The Bar president pleads that in doing so the “High Court is not only supplementing the material upon which the satisfaction of the Detaining Authority was based, which is impermissible in law, but also embarking on constitutionally barred exercise of sanctioning State induced thought policing, which violates the right to privacy and dignity of the petitioner.”

He contends that the “tenets of the Indian Constitution bar the State from acting as a thought police and endows a person with the right to privacy as a facet of the right to life and liberty, recognized by the judgment of nine judges of  the SC in case titled Puttaswamy vs Union of India 2017.

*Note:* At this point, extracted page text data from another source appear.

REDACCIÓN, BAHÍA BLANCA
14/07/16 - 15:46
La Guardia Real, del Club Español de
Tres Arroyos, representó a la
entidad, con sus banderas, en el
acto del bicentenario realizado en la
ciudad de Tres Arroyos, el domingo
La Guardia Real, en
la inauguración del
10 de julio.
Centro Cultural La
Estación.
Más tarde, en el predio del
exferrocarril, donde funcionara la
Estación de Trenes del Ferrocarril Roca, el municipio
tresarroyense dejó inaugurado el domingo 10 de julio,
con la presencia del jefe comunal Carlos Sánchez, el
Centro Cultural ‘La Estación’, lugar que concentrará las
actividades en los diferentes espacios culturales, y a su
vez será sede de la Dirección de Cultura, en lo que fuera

He submits that the HC judgment concluded that most of the grounds in the detention order “are somewhat clumsy” which implies that the High Court too found them wanting.”

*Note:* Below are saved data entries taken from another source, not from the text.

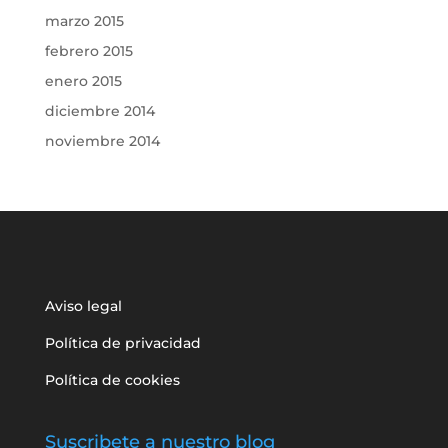
marzo 2015
febrero 2015
enero 2015
diciembre 2014
noviembre 2014
Aviso legal
Política de privacidad
Política de cookies
Suscribete a nuestro blog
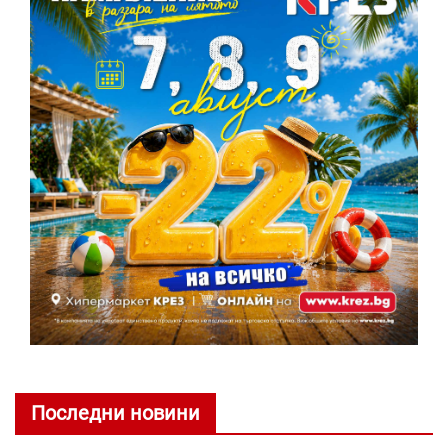
Последни новини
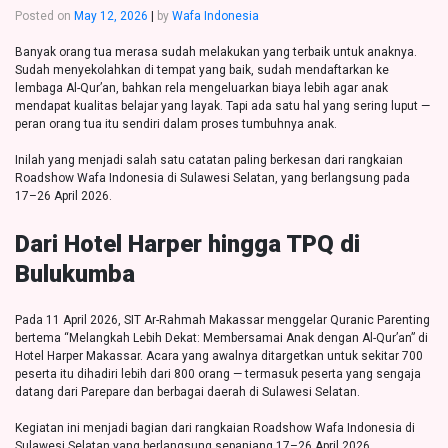
Posted on
May 12, 2026
|
by
Wafa Indonesia
Banyak orang tua merasa sudah melakukan yang terbaik untuk anaknya.
Sudah menyekolahkan di tempat yang baik, sudah mendaftarkan ke
lembaga Al-Qur’an, bahkan rela mengeluarkan biaya lebih agar anak
mendapat kualitas belajar yang layak. Tapi ada satu hal yang sering luput —
peran orang tua itu sendiri dalam proses tumbuhnya anak.
Inilah yang menjadi salah satu catatan paling berkesan dari rangkaian
Roadshow Wafa Indonesia di Sulawesi Selatan, yang berlangsung pada
17–26 April 2026.
Dari Hotel Harper hingga TPQ di
Bulukumba
Pada 11 April 2026, SIT Ar-Rahmah Makassar menggelar Quranic Parenting
bertema “Melangkah Lebih Dekat: Membersamai A
nak dengan Al-Qur’an” di
Hotel Harper Makassar. Acara yang awalnya ditargetkan untuk sekitar 700
peserta itu dihadiri lebih dari 800 orang — termasuk peserta yang sengaja
datang dari Parepare dan berbagai daerah di Sulawesi Selatan.
Kegiatan ini menjadi bagian dari rangkaian Roadshow Wafa Indonesia di
Sulawesi Selatan yang berlangsung sepanjang 17–26 April 2026,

Pointing out that the High Court makes it abundantly clear that the detention order has been upheld solely on one ground – the four FIRs dating back to 2008 and 2010, the petitioner submits that the “FIRs are stale, irrelevant and have no proximate, pertinent or live link to the present.

Qayoom submits that in these four decade-old FIRs, he was neither arrested, nor any chargesheet ever filed by the police against him.

He submits that he had already been detained in 2010 on the basis of these FIRs under the PSA, and the said detention was subsequently revoked. “Thus, the same FIRs cannot be used to pass another order of detention under the PSA”.

The petitioner said he is with more than 40 years’ standing at the Bar and has served as President of the J&K High Court Bar Association for many terms, including from 2014 till the present day.

Qayoom pleads that he is more than 70 years of age and is suffering from life threatening heart ailments with blockade of artery, uncontrolled blood sugar level and is surviving on a single kidney which is further aggravated by a disease as of Urethra stricture. He said given the co-morbid conditions, he was vulnerable to Covid19.

“Yet, the impugned judgment and order rejects the request for transfer of the petitioner to a jail closer to home in Srinagar.”